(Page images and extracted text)
^^^^

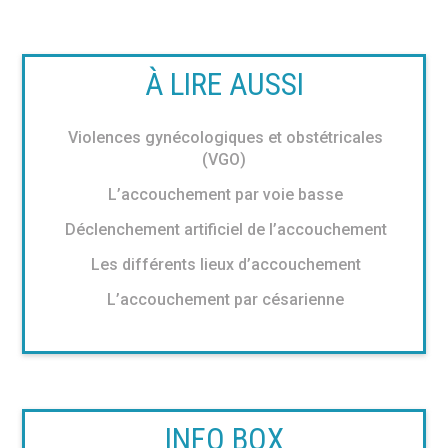
À LIRE AUSSI
Violences gynécologiques et obstétricales
(VGO)
L’accouchement par voie basse
Déclenchement artificiel de l’accouchement
Les différents lieux d’accouchement
L’accouchement par césarienne
INFO BOX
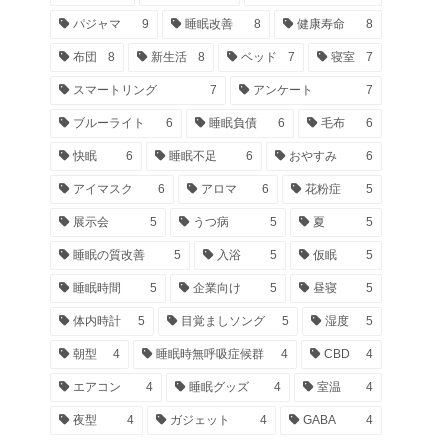
パジャマ
9
睡眠改善
8
健康寿命
8
布団
8
新生活
8
ベッド
7
寝室
7
スマートリング
7
アンケート
7
ブルーライト
6
睡眠負債
6
毛布
6
快眠
6
睡眠不足
6
おやすみ
6
アイマスク
6
アロマ
6
花粉症
5
展示会
5
うつ病
5
夏
5
睡眠の質改善
5
入浴
5
仮眠
5
睡眠時間
5
企業向け
5
昼寝
5
体内時計
5
目覚ましソング
5
湿度
5
朝型
4
睡眠時無呼吸症候群
4
CBD
4
エアコン
4
睡眠グッズ
4
室温
4
夜型
4
ガジェット
4
GABA
4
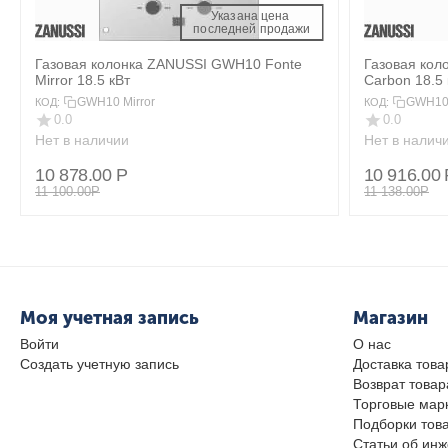
Указана цена 
 последней продажи 
Газовая колонка ZANUSSI GWH10 Fonte
Газовая кол
Mirror 18.5 кВт
Carbon 18.5 
GWH10 Mirror
GWH10
КОД:
КОД:
0.0
0.0
Нет в наличии
Нет в налич
10 878.00
Р
10 916.00
11 100.00
Р
11 138.00
Р
Моя учетная запись
Магазин
Войти
О нас
Создать учетную запись
Доставка това
Возврат товар
Торговые мар
Подборки тов
Статьи об ин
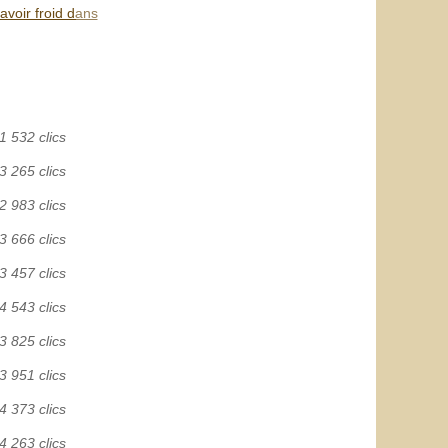
avoir froid dans
1 532 clics
3 265 clics
2 983 clics
3 666 clics
3 457 clics
4 543 clics
3 825 clics
3 951 clics
4 373 clics
4 263 clics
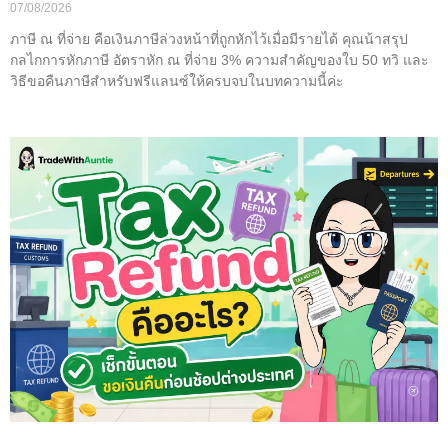
07/08/2026
ภาษี ณ ที่จ่าย คือเงินภาษีล่วงหน้าที่ถูกหักไว้เมื่อมีรายได้ คุณน้าสรุป
กลไกการหักภาษี อัตราหัก ณ ที่จ่าย 3% ความสำคัญของใบ 50 ทวิ และ
วิธีขอคืนภาษีสำหรับฟรีแลนซ์ให้ครบจบในบทความนี้ค่ะ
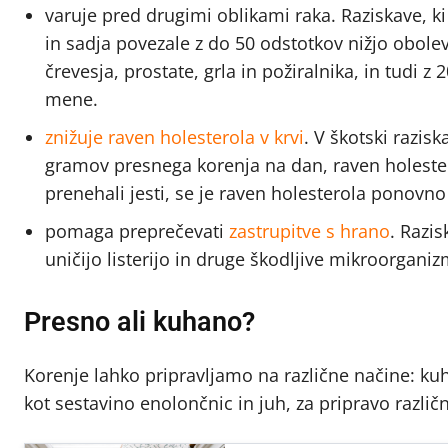
varuje pred drugimi oblikami raka. Raziskave, ki 
in sadja povezale z do 50 odstotkov nižjo obol
črevesja, prostate, grla in požiralnika, in tudi
mene.
znižuje raven holesterola v krvi
. V škotski razisk
gramov presnega korenja na dan, raven holestero
prenehali jesti, se je raven holesterola ponovno 
pomaga preprečevati
zastrupitve s hrano
. Razi
uničijo listerijo in druge škodljive mikroorganiz
Presno ali kuhano?
Korenje lahko pripravljamo na različne načine: 
kot sestavino enolončnic in juh, za pripravo razli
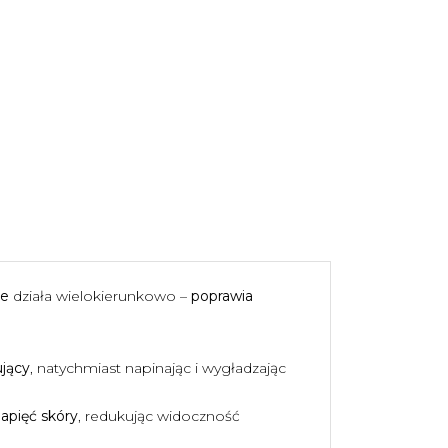
ne
działa wielokierunkowo –
poprawia
ujący
, natychmiast napinając i wygładzając
napięć skóry
, redukując widoczność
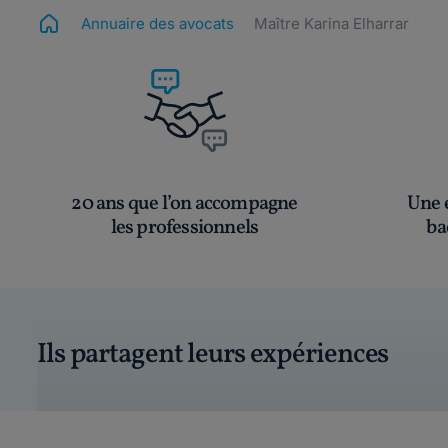
Annuaire des avocats
Maître Karina Elharrar
20 ans que l’on accompagne
Une é
les professionnels
ba
Ils partagent leurs expériences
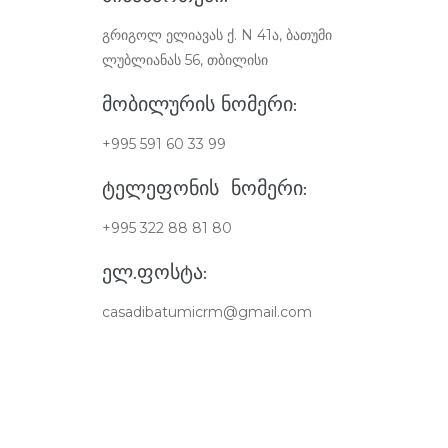
გრიგოლ ელიავას ქ. N 41ა, ბათუმი
ლუბლიანას 56, თბილისი
ᲛᲝᲑᲘᲚᲣᲠᲘᲡ ᲜᲝᲛᲔᲠᲘ:
+995 591 60 33 99
ᲢᲔᲚᲔᲤᲝᲜᲘᲡ ᲜᲝᲛᲔᲠᲘ:
+995 322 88 81 80
ᲔᲚ.ᲤᲝᲡᲢᲐ:
casadibatumicrm@gmail.com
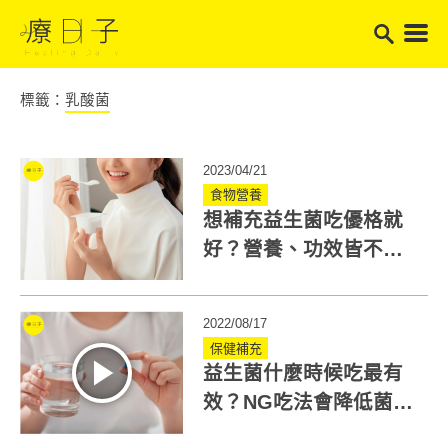
標籤：
乳酸菌
2023/04/21
食物營養
想補充益生菌吃優格就
好？營養、功效皆不
同！營養師告訴你益生
菌優格差在哪
2022/08/17
保健補充
益生菌什麼時候吃最有
效？NG吃法會降低菌種
活性！6大QA一次解答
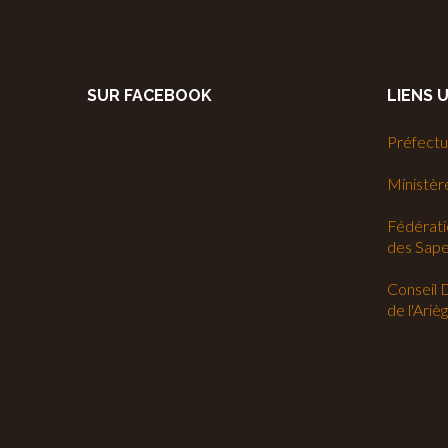
SUR FACEBOOK
LIENS 
Préfectur
Ministère
Fédérati
des Sap
Conseil 
de l'Ariè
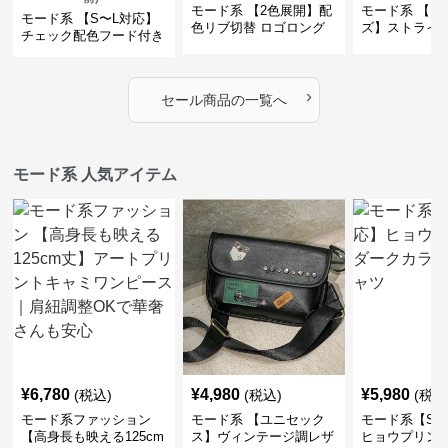
モード系 【2色展開】配
モード系 【フ
モード系 【S〜L対応】
色リブ切替 ロゴロング
ズ】ストライ
チェック配色フード付き
スリーブTシャツ
インナー風ド
ロングコート
ショートトッ
›
セール商品の一覧へ
モード系 人気アイテム
¥
6,780
¥
4,980
¥
5,980
(税込)
(税込)
(税込
モード系ファッション
モード系 【ユニセック
モード系【S〜
【高身長も映える125cm
ス】ヴィンテージ調レザ
ヒョウプリント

^^^^

### Problem to solve
Repeat all the records above exactly, leaving out any pictures.

### Answer to the problem
À LIRE AUSSI
Violences gynécologiques et obstétricales
(VGO)
L’accouchement par voie basse
Déclenchement artificiel de l’accouchement
Les différents lieux d’accouchement
L’accouchement par césarienne
INFO BOX
パジャマ
9
睡眠改善
8
健康寿命
8
布団
8
新生活
8
ベッド
7
寝室
7
スマートリング
7
アンケート
7
ブルーライト
6
睡眠負債
6
毛布
6
快眠
6
睡眠不足
6
おやすみ
6
アイマスク
6
アロマ
6
花粉症
5
展示会
5
うつ病
5
夏
5
睡眠の質改善
5
入浴
5
仮眠
5
睡眠時間
5
企業向け
5
昼寝
5
体内時計
5
目覚ましソング
5
湿度
5
朝型
4
睡眠時無呼吸症候群
4
CBD
4
エアコン
4
睡眠グッズ
4
室温
4
夜型
4
ガジェット
4
GABA
4
Указана цена 
 последней продажи 
Газовая колонка ZANUSSI GWH10 Fonte
Газовая кол
Mirror 18.5 кВт
Carbon 18.5 
GWH10 Mirror
GWH10
КОД:
КОД:
0.0
0.0
Нет в наличии
Нет в налич
10 878.00
Р
10 916.00
11 100.00
Р
11 138.00
Р
Моя учетная запись
Магазин
Войти
О нас
Создать учетную запись
Доставка това
Возврат товар
Торговые мар
Подборки тов
Статьи об ин
avoir froid dans
1 532 clics
3 265 clics
2 983 clics
3 666 clics
3 457 clics
4 543 clics
3 825 clics
3 951 clics
4 373 clics
4 263 clics
07/08/2026
ภาษี ณ ที่จ่าย คือเงินภาษีล่วงหน้าที่ถูกหักไว้เมื่อมีรายได้ คุณน้าสรุป
กลไกการหักภาษี อัตราหัก ณ ที่จ่าย 3% ความสำคัญของใบ 50 ทวิ และ
วิธีขอคืนภาษีสำหรับฟรีแลนซ์ให้ครบจบในบทความนี้ค่ะ
varuje pred drugimi oblikami raka. Raziskave, ki 
in sadja povezale z do 50 odstotkov nižjo obol
črevesja, prostate, grla in požiralnika, in tudi
mene.
znižuje raven holesterola v krvi
. V škotski razisk
gramov presnega korenja na dan, raven holestero
prenehali jesti, se je raven holesterola ponovno 
pomaga preprečevati
zastrupitve s hrano
. Razi
uničijo listerijo in druge škodljive mikroorganiz
Presno ali kuhano?
Korenje lahko pripravljamo na različne načine: 
kot sestavino enolončnic in juh, za pripravo razli
ne
działa wielokierunkowo –
poprawia
ujący
, natychmiast napinając i wygładzając
napięć skóry
, redukując widoczność
Annuaire des avocats
Maître Karina Elharrar
20 ans que l’on accompagne
Une é
les professionnels
ba
Ils partagent leurs expériences
გრიგოლ ელიავას ქ. N 41ა, ბათუმი
ლუბლიანას 56, თბილისი
ᲛᲝᲑᲘᲚᲣᲠᲘᲡ ᲜᲝᲛᲔᲠᲘ:
+995 591 60 33 99
ᲢᲔᲚᲔᲤᲝᲜᲘᲡ ᲜᲝᲛᲔᲠᲘ:
+995 322 88 81 80
ᲔᲚ.ᲤᲝᲡᲢᲐ:
casadibatumicrm@gmail.com
標籤：
乳酸菌
2023/04/21
食物營養
想補充益生菌吃優格就
好？營養、功效皆不
同！營養師告訴你益生
菌優格差在哪
2022/08/17
保健補充
益生菌什麼時候吃最有
效？NG吃法會降低菌種
活性！6大QA一次解答
SUR FACEBOOK
LIENS 
Préfectur
Ministère
Fédérati
des Sap
Conseil 
de l'Ariè
モード系 【2色展開】配
モード系 【フ
モード系 【S〜L対応】
色リブ切替 ロゴロング
ズ】ストライ
チェック配色フード付き
スリーブTシャツ
インナー風ド
ロングコート
ショートトッ
›
セール商品の一覧へ
モード系 人気アイテム
¥
6,780
¥
4,980
¥
5,980
(税込)
(税込)
(税込
モード系ファッション
モード系 【ユニセック
モード系【S〜
【高身長も映える125cm
ス】ヴィンテージ調レザ
ヒョウプリント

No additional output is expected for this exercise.